Great Expectations (dagster-ge)
- dagster_ge.ge_validation_op_factory
- beta
This API is currently in beta, and may have breaking changes in minor version releases, with behavior changes in patch releases.
Generates ops for interacting with Great Expectations.
Parameters:
-
-
name (str) – the name of the op
-
datasource_name (str) – the name of your DataSource, see your great_expectations.yml
-
data_connector_name (str) – the name of the data connector for this datasource. This should point to a RuntimeDataConnector. For information on how to set this up, see: https://docs.greatexpectations.io/docs/guides/connecting_to_your_data/how_to_create_a_batch_of_data_from_an_in_memory_spark_or_pandas_dataframe
-
data_asset_name (str) – the name of the data asset that this op will be validating.
-
suite_name (str) – the name of your expectation suite, see your great_expectations.yml
-
batch_identifier_fn (dict) – A dicitonary of batch identifiers to uniquely identify this batch of data.
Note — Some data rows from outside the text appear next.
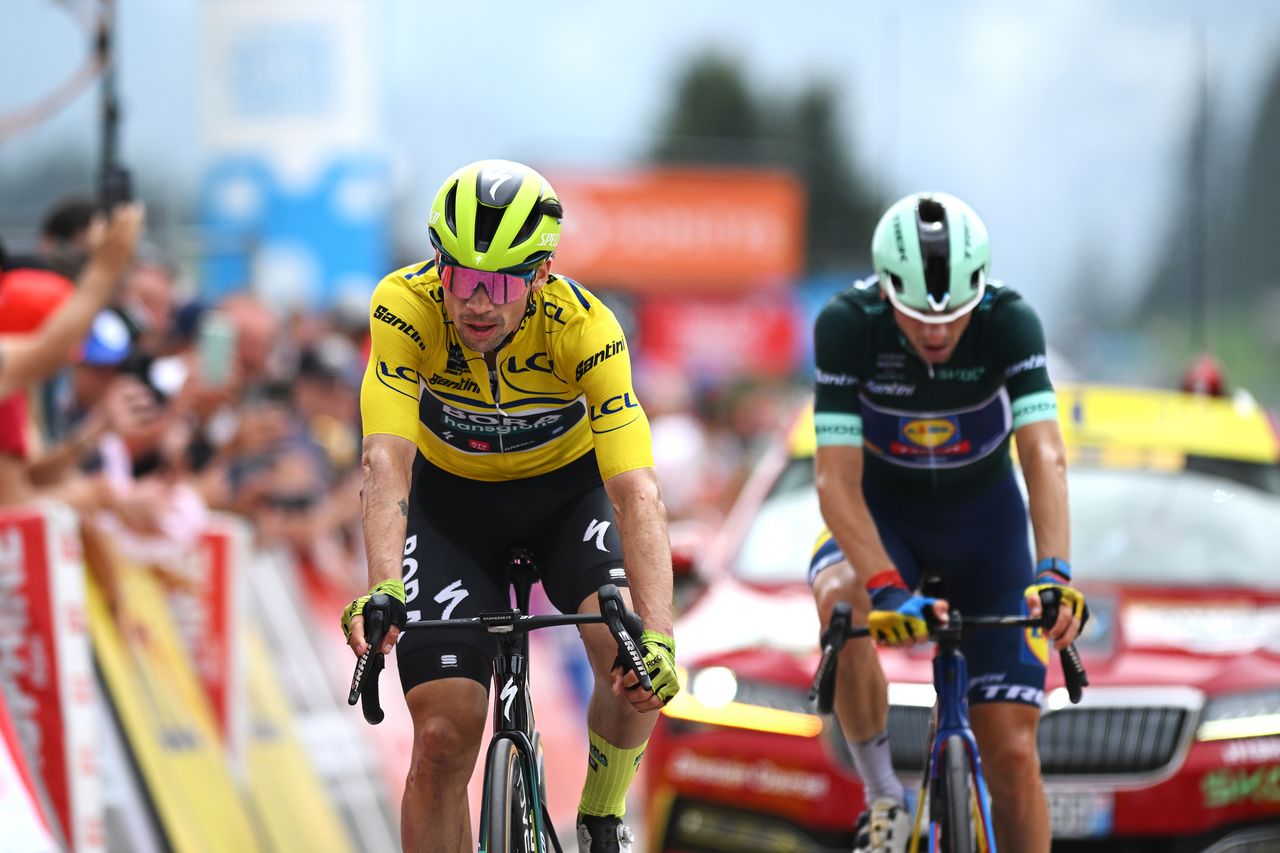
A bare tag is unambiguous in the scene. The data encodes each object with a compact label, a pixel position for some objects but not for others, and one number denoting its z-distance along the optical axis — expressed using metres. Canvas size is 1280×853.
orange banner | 96.69
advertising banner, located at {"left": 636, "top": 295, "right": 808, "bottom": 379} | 88.62
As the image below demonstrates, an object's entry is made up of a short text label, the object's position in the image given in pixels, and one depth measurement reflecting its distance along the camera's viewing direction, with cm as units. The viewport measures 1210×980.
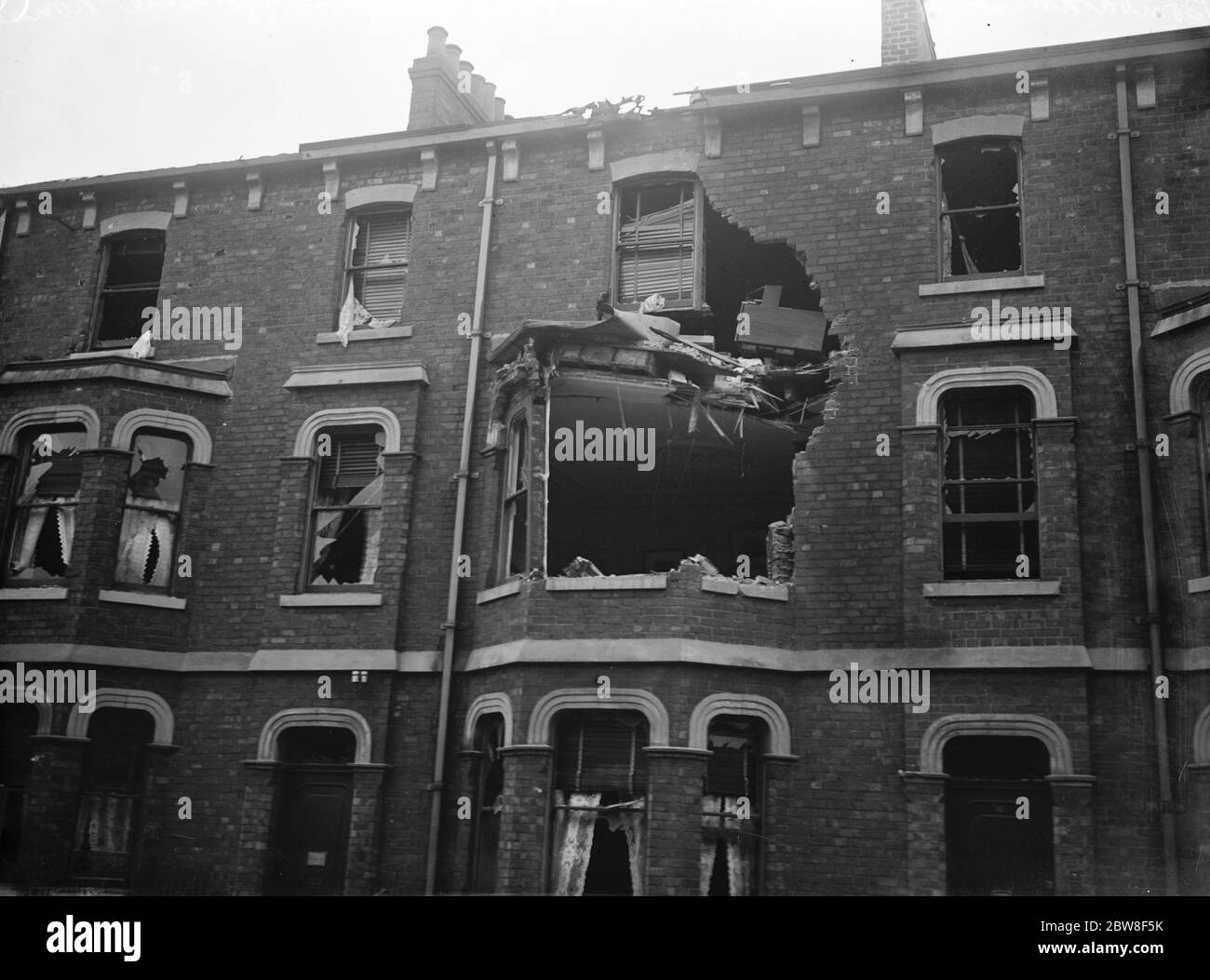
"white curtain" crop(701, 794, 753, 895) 1219
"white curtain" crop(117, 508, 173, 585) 1463
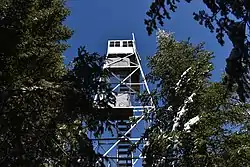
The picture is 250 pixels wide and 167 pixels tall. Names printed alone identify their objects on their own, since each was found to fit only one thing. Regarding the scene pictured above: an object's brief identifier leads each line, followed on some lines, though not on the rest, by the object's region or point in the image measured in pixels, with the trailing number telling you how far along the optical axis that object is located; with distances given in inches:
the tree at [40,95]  287.1
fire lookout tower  535.1
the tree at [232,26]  147.6
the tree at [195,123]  395.9
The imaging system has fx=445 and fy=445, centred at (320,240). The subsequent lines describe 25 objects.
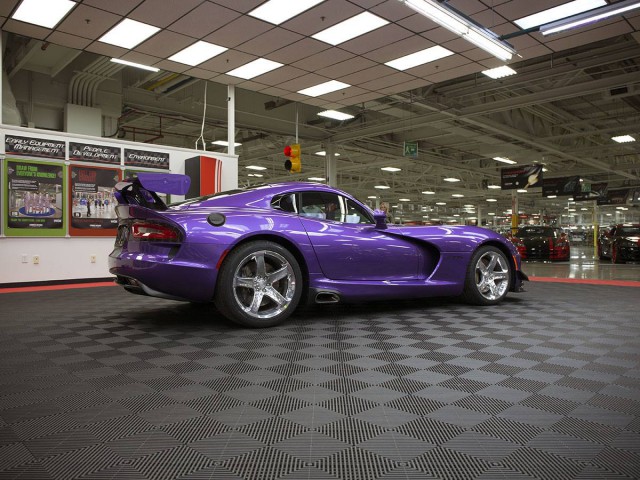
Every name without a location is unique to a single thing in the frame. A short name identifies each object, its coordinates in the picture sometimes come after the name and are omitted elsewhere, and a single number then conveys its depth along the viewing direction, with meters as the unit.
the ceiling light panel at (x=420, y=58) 7.57
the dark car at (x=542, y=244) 13.77
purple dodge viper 3.04
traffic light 10.76
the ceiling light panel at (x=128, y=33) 6.59
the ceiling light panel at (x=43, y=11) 5.94
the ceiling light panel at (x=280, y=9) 5.97
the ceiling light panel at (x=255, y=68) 8.07
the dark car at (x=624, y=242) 12.98
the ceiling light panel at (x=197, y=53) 7.36
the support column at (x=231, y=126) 9.14
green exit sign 14.01
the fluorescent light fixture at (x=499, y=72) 9.10
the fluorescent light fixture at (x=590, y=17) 5.03
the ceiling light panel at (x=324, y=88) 9.23
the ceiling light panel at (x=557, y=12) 5.97
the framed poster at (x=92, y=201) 7.31
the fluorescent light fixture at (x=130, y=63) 8.19
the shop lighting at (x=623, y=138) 15.05
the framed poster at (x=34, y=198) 6.66
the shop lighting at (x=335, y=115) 12.01
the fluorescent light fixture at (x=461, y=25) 5.20
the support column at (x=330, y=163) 15.23
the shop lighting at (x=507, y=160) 19.49
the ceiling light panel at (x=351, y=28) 6.43
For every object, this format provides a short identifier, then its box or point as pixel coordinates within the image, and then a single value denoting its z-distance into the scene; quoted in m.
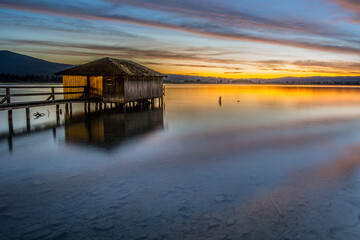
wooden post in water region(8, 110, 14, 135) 16.90
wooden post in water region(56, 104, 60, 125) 19.96
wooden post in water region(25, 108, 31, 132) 17.36
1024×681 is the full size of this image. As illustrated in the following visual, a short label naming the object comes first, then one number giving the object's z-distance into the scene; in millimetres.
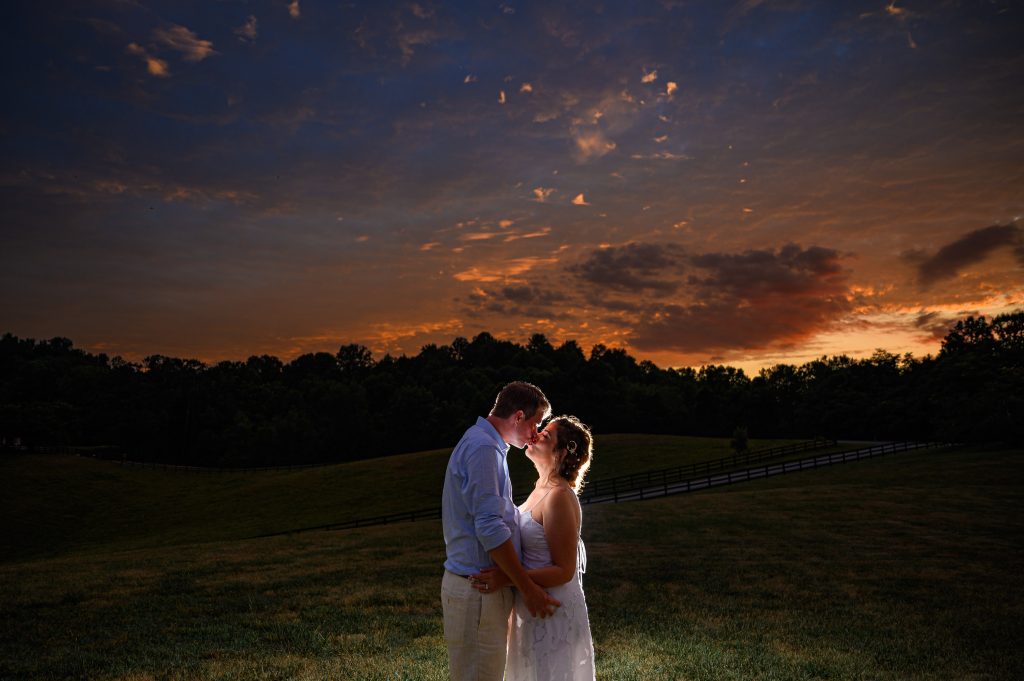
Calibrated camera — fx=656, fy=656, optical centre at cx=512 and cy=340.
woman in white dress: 4664
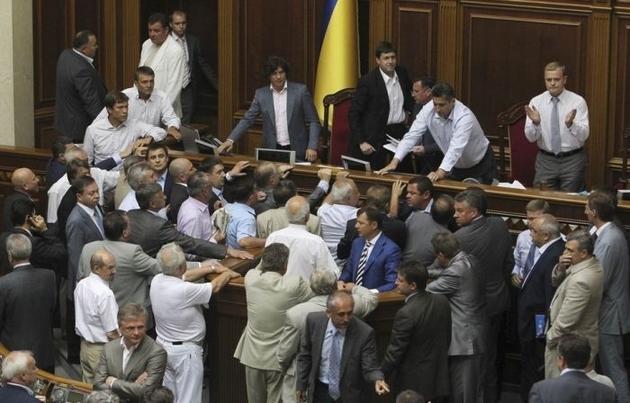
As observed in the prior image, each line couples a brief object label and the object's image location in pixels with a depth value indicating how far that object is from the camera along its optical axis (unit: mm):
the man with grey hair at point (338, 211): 11789
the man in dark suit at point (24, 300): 10664
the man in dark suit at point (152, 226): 11359
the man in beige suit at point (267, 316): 10500
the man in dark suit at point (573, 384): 9367
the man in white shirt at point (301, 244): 10938
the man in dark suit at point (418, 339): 10336
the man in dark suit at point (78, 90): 14055
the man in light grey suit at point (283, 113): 13891
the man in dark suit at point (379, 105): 13922
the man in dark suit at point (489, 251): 11312
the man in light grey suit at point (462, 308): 10758
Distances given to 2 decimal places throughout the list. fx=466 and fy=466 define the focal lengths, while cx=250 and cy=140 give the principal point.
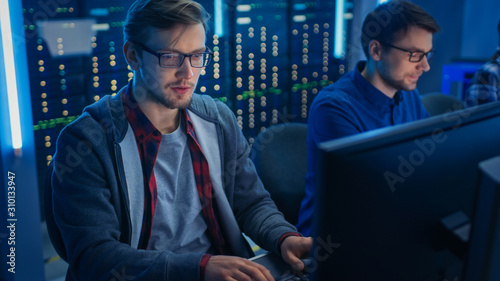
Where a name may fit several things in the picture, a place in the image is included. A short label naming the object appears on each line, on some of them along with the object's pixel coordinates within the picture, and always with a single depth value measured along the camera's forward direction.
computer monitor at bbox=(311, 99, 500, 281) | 0.59
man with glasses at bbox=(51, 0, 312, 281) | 1.04
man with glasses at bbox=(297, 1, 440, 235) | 1.63
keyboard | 1.00
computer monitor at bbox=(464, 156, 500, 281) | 0.51
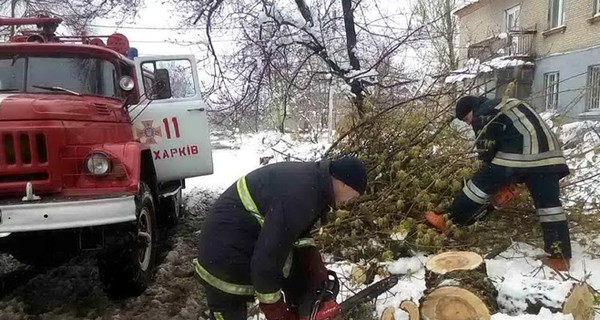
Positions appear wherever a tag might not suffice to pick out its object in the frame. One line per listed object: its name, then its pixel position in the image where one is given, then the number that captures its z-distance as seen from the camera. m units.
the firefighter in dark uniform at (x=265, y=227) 2.52
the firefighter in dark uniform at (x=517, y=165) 4.14
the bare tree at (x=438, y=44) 6.82
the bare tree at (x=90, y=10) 8.54
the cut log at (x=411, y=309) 3.34
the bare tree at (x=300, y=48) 7.77
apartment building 14.91
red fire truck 3.86
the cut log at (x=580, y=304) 3.12
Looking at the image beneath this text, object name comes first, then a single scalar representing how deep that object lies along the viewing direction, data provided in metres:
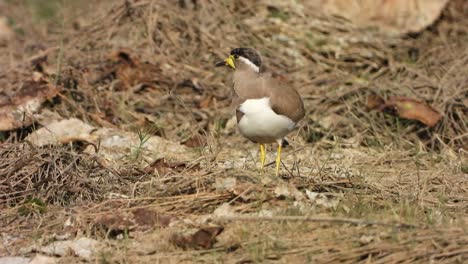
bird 9.83
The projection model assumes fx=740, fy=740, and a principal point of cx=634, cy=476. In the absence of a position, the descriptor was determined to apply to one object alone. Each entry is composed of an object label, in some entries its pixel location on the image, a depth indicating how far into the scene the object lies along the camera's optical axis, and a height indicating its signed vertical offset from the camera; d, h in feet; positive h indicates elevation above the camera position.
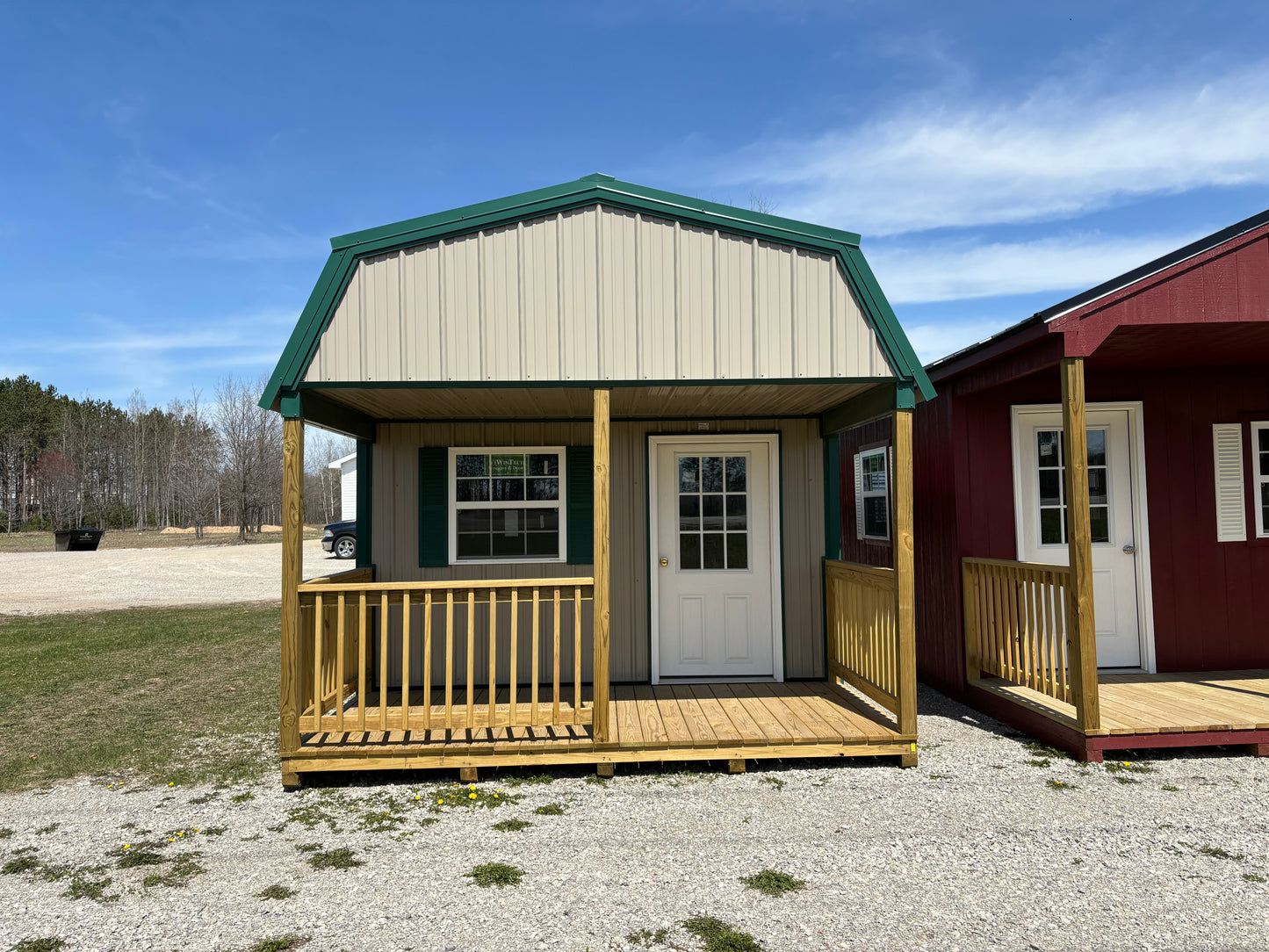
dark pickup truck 66.44 -2.06
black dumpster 77.36 -2.08
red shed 18.37 -0.13
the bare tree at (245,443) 97.40 +10.23
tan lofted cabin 13.89 +2.62
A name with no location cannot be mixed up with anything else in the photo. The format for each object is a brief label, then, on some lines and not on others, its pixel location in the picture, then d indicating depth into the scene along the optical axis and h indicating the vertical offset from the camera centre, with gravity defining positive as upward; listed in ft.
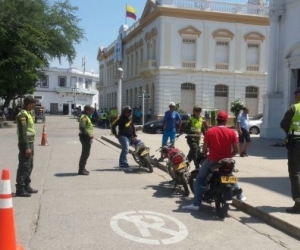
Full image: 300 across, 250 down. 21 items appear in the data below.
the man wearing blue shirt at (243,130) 33.66 -1.88
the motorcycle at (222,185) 15.59 -3.76
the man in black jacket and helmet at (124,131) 27.05 -1.74
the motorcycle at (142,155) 26.15 -3.70
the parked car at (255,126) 66.70 -2.77
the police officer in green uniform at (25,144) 18.34 -2.09
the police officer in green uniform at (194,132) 24.83 -1.60
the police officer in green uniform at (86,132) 24.53 -1.71
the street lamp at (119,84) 60.19 +5.31
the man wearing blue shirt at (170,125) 28.82 -1.22
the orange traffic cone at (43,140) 45.66 -4.56
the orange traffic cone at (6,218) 10.76 -3.90
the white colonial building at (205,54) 94.11 +18.60
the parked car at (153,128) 68.05 -3.61
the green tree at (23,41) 73.91 +17.37
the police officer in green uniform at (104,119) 90.85 -2.37
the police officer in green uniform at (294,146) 15.44 -1.66
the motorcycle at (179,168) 19.19 -3.56
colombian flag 120.90 +39.34
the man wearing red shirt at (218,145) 16.12 -1.71
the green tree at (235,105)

To learn more about batch identifiers, see: https://docs.greatexpectations.io/docs/reference/datasources#batches.
-
input_dagster_type (DagsterType) – the Dagster type used to type check the input to the op. Defaults to dagster_pandas.DataFrame.
-
runtime_method_type (str) – how GE should interperet the op input. One of (“batch_data”, “path”, “query”). Defaults to “batch_data”, which will interperet the input as an in-memory object. extra_kwargs (Optional[dict]) –
adds extra kwargs to the invocation of ge_data_context’s get_validator method. If not set, input will be:
{ "datasource_name": datasource_name, "data_connector_name": data_connector_name, "data_asset_name": data_asset_name, "runtime_parameters": { "<runtime_method_type>": <op input> }, "batch_identifiers": batch_identifiers, "expectation_suite_name": suite_name, }
-
Returns: An op that takes in a set of data and yields both an expectation with relevant metadata and an output with all the metadata (for user processing)
-